Les deux fondements conduisent à des restitutions, mais le régime diffère sur un point : la caducité « peut » donner lieu à restitution (le juge dispose d’une marge d’appréciation), tandis que la résolution pour force majeure entraîne des restitutions de plein droit. Cette nuance pèse dans le choix du fondement à invoquer en contentieux.
- La caducité produit ses effets pour l’avenir et ne remet pas en cause, en principe, les prestations déjà exécutées dans les contrats à exécution successive.
- La résolution pour force majeure, selon les cas, peut impliquer une remise en état intégrale, y compris pour les prestations passées.
- Le choix du fondement détermine aussi la charge de la preuve : celui qui invoque la force majeure doit établir l’imprévisibilité et l’irrésistibilité, alors que celui qui invoque la caducité doit prouver la disparition d’un élément essentiel.

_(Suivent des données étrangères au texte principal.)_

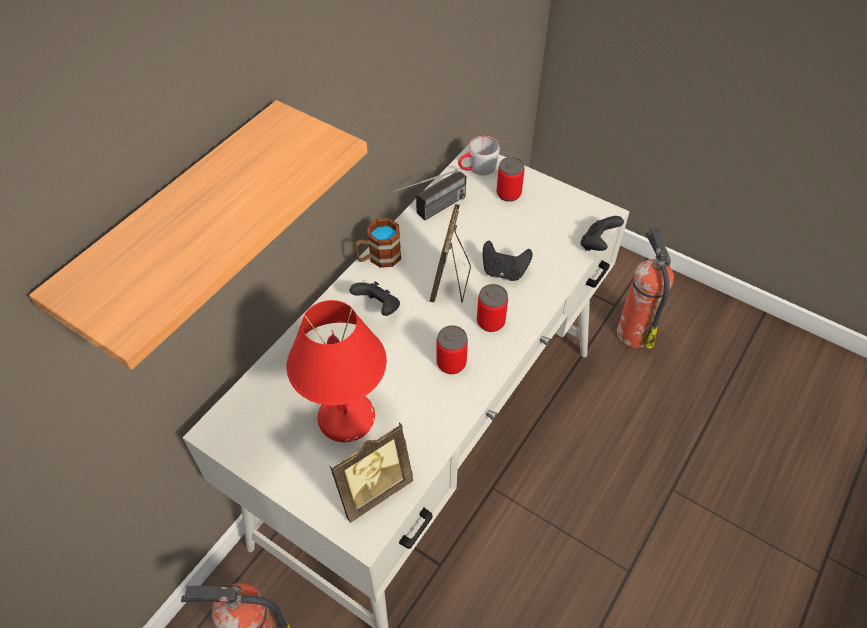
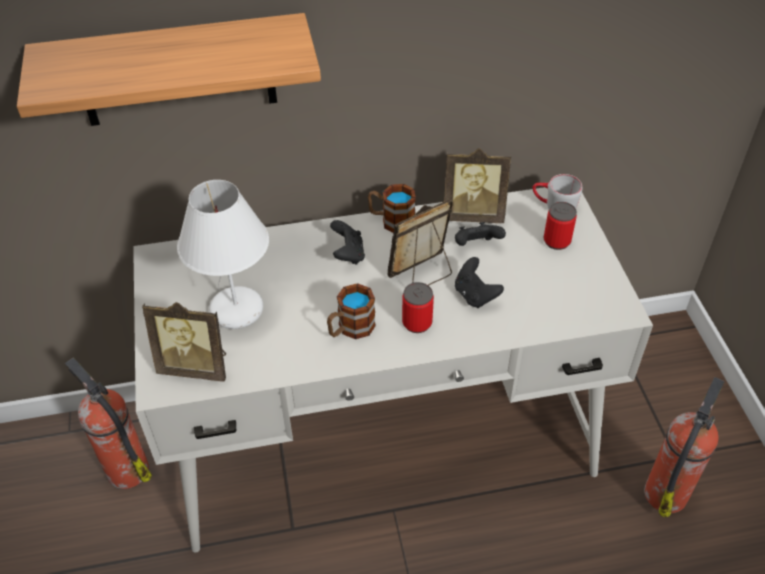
camera: 45 degrees right, 5 degrees down
(347, 419) = (236, 311): red table lamp -> white table lamp
(431, 212) = (473, 214): radio -> picture frame
(451, 363) = (350, 329): can -> mug
(597, 244) = (585, 330): black game controller -> black game controller (476, 246)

L’articulation entre caducité et force majeure n’est pas un choix théorique. Elle conditionne la stratégie procédurale, le périmètre des restitutions et la répartition des risques entre les parties. Le praticien qui rédige des clauses de force majeure ou des clauses d’interdépendance dans un ensemble contractuel gagne à anticiper les deux scénarios, car un même fait générateur peut ouvrir deux voies juridiques aux conséquences très différentes.